- Problem to work on: Write out each line of the records below verbatim, omitting the pictures.

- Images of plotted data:
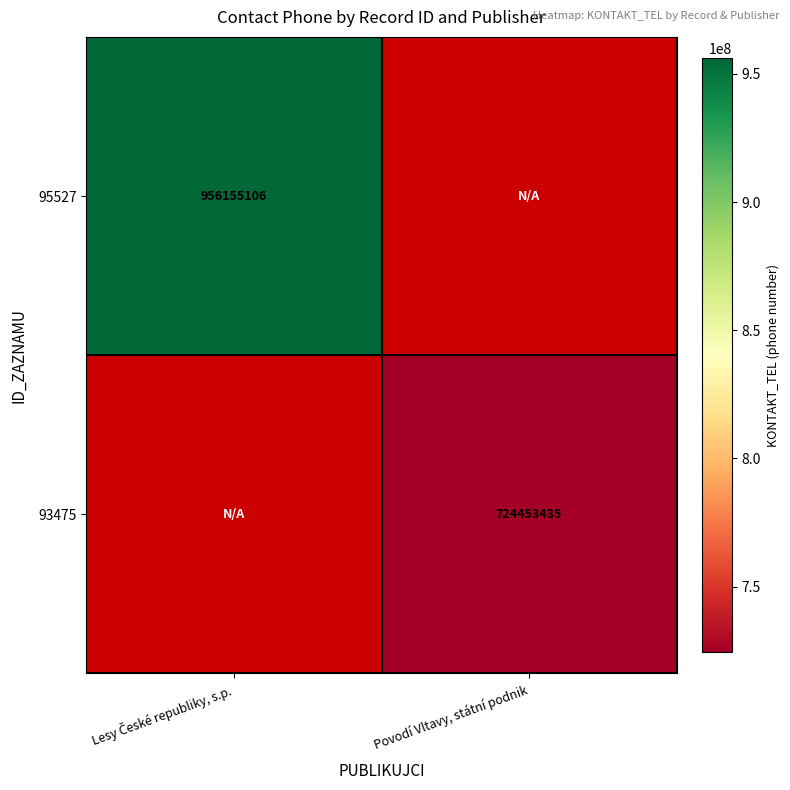

The 93475 series shows 724453435 at Povodí Vltavy, státní podnik. True or false?

True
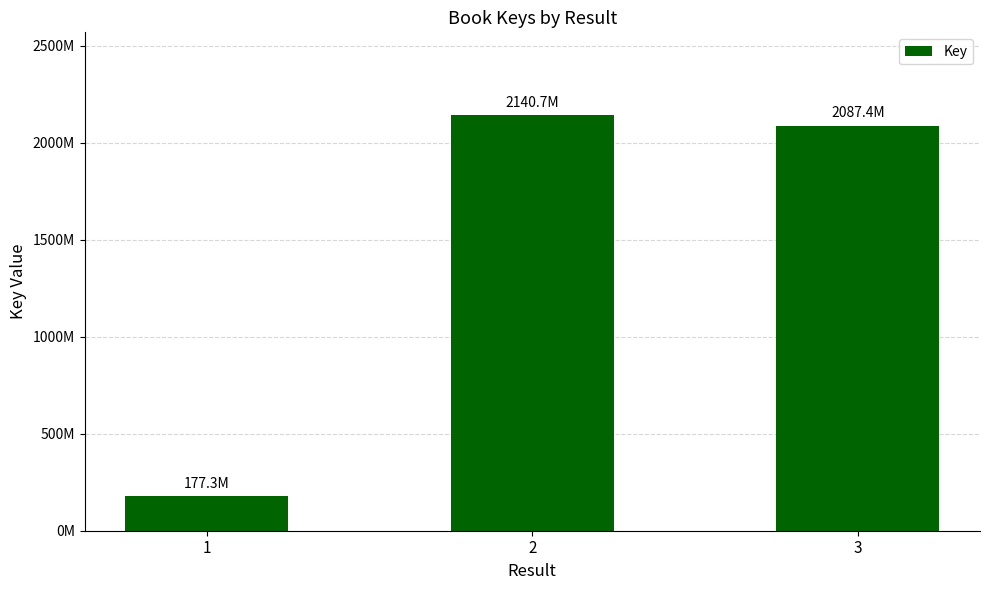

List the labels in order of value, smallest first.

1, 3, 2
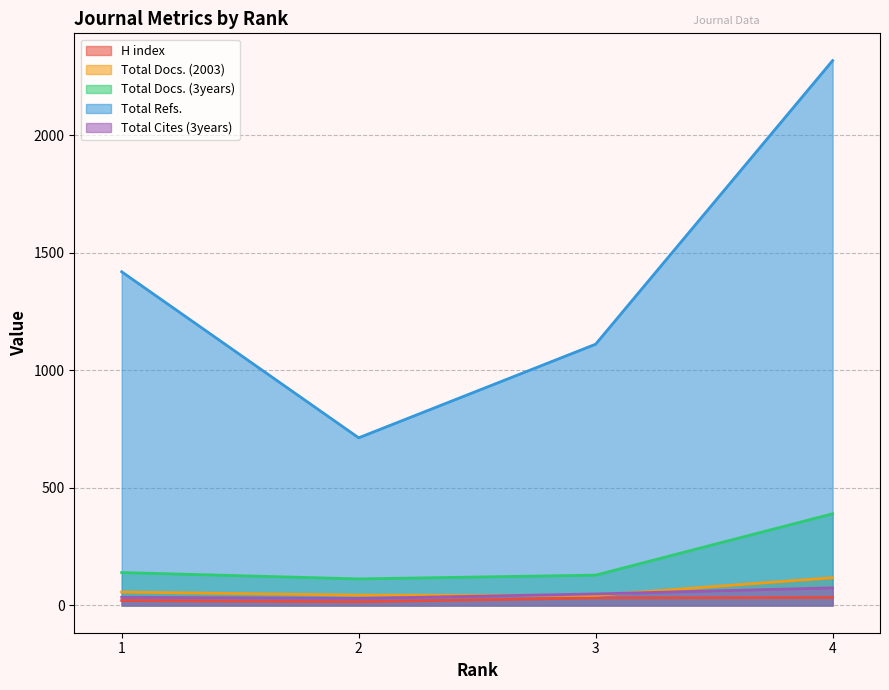

Which series changed the most between 1 and 4?

Total Refs.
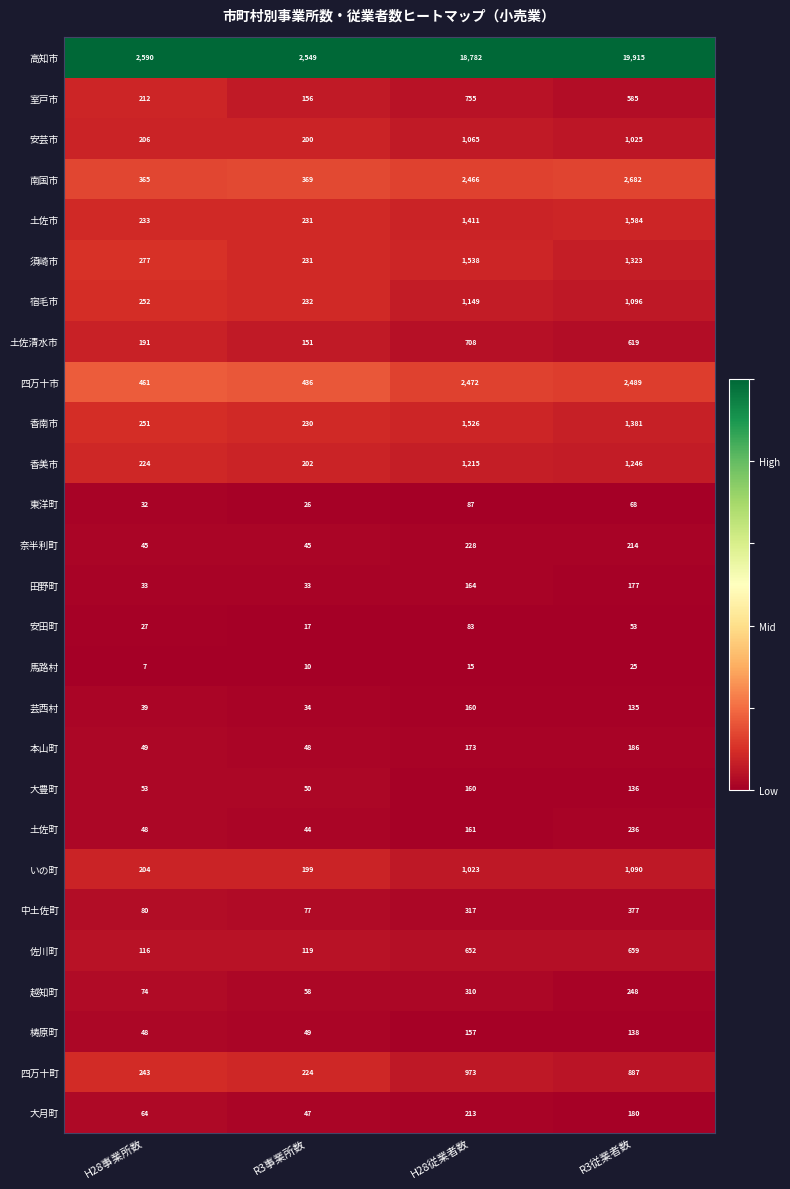

Rank the categories by 本山町 value from lowest to highest.

R3事業所数, H28事業所数, H28従業者数, R3従業者数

- Written solution:
The 93475 series shows 724453435 at Povodí Vltavy, státní podnik. True or false?

True

List the labels in order of value, smallest first.

1, 3, 2

Which series changed the most between 1 and 4?

Total Refs.

Rank the categories by 本山町 value from lowest to highest.

R3事業所数, H28事業所数, H28従業者数, R3従業者数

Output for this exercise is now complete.